■ PROBLEMS TO WORK ON ■
[A] List every detail the business lessons text gives to describe the buddy's profile.
[B] In the business lessons text, what kind of business did the partners model their company on?
[C] From the business lessons text, write out the part that opens with the words containing "3. Customers Pay" and closes with "No to money.", substituting "saying" for "proverb".

■ DOCUMENT PASSAGE ■
# # # #

3. Customers Pay The Bills
      One of the core principles that both me and my business partner decided was — it does not matter how big our company gets – it has to profitable at every step of the way. We looked at our business like an old-fashioned construction business. You try and get customers – they give you cash – you then get more customers. You fight for each and every customer. We also never hesitated to ask money from our customers – When we were in bootstrapping mode, we did whatever the customers wanted – provided they paid for it. Yes – this indeed lead to us boxing ourselves into random foxholes, but then that was the cost of doing business. The one thing we were never hesistant about was asking for money – we really needed the money. There is a proverb in every ethnic culture about never saying No to money.

4. Marketing is all about trying new ideas

    I was having coffee with a buddy of mine – a relatively typical profile – Ex- Microsoft Veteran 10 yrs, Techie, quit MS to start something, Was looking for something new. He said something that raised my eyebrows – he said – “I am a tech guy – I don’t understand marketing – so I am on the lookout for a good business/marketing guy to be my business partner” — I called him on his BS – As a person who is starting a business, you eat, drink, sleep your business. Marketing is simply an extension of how you position it in the world. You simply have to be able to do it. Moreover as we discussed why he thought that way — and surprisingly he realized that was a function of being in Microsoft for 10 years — where the marketing and technology functions are clearly de-alieanted — that makes sense for Microsoft – not his 2 person startup.

# # # #

Data collected from a set of entries:
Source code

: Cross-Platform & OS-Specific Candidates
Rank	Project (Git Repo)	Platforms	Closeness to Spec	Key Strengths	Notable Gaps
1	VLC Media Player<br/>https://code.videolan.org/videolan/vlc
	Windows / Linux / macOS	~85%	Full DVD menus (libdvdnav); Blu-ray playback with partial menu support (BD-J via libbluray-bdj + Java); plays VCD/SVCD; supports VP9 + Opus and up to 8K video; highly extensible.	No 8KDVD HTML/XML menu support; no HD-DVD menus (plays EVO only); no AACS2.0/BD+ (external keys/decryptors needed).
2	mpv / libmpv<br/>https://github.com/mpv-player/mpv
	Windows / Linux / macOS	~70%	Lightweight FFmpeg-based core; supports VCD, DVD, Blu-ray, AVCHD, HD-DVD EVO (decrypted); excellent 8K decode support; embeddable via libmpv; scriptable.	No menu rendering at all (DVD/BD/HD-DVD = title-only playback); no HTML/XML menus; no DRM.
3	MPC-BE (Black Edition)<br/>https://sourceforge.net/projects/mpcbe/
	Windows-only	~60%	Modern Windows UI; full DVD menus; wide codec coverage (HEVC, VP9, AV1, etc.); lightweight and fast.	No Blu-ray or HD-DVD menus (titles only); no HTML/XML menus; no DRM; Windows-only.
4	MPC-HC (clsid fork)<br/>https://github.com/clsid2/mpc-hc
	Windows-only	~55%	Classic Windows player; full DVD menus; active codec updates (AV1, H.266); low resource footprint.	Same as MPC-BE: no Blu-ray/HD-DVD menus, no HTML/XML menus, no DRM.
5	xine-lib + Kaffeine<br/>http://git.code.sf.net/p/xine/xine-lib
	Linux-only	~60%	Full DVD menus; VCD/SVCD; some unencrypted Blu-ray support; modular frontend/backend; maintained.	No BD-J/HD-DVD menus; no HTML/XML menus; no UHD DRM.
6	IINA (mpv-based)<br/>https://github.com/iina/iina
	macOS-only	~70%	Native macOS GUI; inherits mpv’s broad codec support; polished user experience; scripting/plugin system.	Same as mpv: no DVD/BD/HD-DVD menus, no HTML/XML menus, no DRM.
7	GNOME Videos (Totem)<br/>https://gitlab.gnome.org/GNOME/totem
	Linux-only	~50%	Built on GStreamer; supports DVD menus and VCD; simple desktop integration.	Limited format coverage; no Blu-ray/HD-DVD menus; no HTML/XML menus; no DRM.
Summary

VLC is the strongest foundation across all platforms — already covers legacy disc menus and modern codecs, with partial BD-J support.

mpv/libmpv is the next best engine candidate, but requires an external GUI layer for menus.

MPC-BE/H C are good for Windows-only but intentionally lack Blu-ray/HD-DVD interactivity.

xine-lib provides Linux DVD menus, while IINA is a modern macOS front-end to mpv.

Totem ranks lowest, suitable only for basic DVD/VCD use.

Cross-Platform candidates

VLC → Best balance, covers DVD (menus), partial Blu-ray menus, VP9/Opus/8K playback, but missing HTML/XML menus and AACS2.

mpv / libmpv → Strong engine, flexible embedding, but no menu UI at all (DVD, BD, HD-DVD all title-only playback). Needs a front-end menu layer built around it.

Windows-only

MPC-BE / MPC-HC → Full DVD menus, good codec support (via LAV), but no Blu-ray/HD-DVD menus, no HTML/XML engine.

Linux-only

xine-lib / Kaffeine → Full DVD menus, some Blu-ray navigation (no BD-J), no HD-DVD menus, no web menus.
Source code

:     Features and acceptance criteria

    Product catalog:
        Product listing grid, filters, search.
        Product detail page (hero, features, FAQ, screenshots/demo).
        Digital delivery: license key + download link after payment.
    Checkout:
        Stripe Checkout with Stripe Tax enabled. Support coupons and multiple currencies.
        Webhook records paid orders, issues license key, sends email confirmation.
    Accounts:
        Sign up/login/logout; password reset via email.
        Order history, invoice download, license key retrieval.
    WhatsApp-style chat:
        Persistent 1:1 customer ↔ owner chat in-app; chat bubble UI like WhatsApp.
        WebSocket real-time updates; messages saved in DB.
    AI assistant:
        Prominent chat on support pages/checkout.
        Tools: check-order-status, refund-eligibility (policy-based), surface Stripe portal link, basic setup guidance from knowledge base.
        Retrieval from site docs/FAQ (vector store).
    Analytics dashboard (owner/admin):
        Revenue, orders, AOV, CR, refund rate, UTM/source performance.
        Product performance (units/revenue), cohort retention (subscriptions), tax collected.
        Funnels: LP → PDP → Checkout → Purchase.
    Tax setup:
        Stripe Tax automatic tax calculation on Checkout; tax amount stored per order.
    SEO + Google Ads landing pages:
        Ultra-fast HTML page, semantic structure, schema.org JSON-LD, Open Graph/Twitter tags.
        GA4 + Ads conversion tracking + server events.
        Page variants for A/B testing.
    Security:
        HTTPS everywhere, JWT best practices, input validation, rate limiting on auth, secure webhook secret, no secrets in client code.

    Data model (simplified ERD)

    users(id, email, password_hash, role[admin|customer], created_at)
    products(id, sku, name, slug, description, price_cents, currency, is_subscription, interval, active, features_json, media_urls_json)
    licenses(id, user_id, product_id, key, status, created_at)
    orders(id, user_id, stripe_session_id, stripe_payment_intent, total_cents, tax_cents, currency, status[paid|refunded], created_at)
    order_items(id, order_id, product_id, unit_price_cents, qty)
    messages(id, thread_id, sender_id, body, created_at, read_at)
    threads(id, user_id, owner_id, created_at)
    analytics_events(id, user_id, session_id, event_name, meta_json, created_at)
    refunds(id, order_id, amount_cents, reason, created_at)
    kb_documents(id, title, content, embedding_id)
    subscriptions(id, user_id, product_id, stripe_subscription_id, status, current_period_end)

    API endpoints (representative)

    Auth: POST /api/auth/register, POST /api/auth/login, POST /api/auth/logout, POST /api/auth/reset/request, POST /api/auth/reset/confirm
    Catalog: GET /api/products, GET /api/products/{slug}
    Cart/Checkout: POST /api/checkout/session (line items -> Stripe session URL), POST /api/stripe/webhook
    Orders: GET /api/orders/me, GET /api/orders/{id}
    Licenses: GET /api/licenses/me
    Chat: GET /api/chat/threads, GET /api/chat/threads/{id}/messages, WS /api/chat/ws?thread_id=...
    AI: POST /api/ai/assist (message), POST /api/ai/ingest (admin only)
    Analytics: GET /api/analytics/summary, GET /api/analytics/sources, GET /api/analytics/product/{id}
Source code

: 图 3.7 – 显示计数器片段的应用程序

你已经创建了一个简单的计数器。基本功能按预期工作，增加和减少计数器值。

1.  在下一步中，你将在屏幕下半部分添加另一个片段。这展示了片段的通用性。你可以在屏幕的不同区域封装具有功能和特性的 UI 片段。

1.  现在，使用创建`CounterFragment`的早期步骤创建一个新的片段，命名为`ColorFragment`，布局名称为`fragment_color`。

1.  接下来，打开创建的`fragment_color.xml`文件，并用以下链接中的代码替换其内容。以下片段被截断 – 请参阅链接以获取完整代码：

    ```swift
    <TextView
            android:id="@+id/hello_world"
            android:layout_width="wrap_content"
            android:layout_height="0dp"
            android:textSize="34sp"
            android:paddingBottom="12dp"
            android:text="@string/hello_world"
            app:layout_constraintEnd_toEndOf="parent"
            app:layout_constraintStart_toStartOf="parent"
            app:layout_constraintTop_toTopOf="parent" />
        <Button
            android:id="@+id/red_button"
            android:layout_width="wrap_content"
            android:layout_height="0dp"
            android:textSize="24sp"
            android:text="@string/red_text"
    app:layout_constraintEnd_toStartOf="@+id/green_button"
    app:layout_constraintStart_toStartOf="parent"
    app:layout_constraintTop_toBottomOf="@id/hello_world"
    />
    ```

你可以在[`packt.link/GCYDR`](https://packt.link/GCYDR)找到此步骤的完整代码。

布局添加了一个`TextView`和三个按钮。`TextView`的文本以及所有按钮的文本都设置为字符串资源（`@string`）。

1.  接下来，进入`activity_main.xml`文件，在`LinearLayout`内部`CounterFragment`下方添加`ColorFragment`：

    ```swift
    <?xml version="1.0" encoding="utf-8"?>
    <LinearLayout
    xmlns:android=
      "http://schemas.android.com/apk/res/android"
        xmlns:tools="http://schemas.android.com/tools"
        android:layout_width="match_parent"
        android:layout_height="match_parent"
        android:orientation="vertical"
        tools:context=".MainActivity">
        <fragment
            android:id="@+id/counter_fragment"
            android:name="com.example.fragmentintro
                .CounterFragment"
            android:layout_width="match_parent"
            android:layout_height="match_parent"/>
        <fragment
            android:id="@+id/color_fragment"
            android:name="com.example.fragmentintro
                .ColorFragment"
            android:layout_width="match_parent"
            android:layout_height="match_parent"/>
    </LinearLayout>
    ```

# # # #

■ SOLUTIONS FOR EACH TASK ■
[A] Ex-Microsoft veteran of 10 years; techie; quit Microsoft to start something; was looking for something new

[B] An old-fashioned construction business.

[C]
3. Customers Pay The Bills
      One of the core principles that both me and my business partner decided was — it does not matter how big our company gets – it has to profitable at every step of the way. We looked at our business like an old-fashioned construction business. You try and get customers – they give you cash – you then get more customers. You fight for each and every customer. We also never hesitated to ask money from our customers – When we were in bootstrapping mode, we did whatever the customers wanted – provided they paid for it. Yes – this indeed lead to us boxing ourselves into random foxholes, but then that was the cost of doing business. The one thing we were never hesistant about was asking for money – we really needed the money. There is a saying in every ethnic culture about never saying No to money.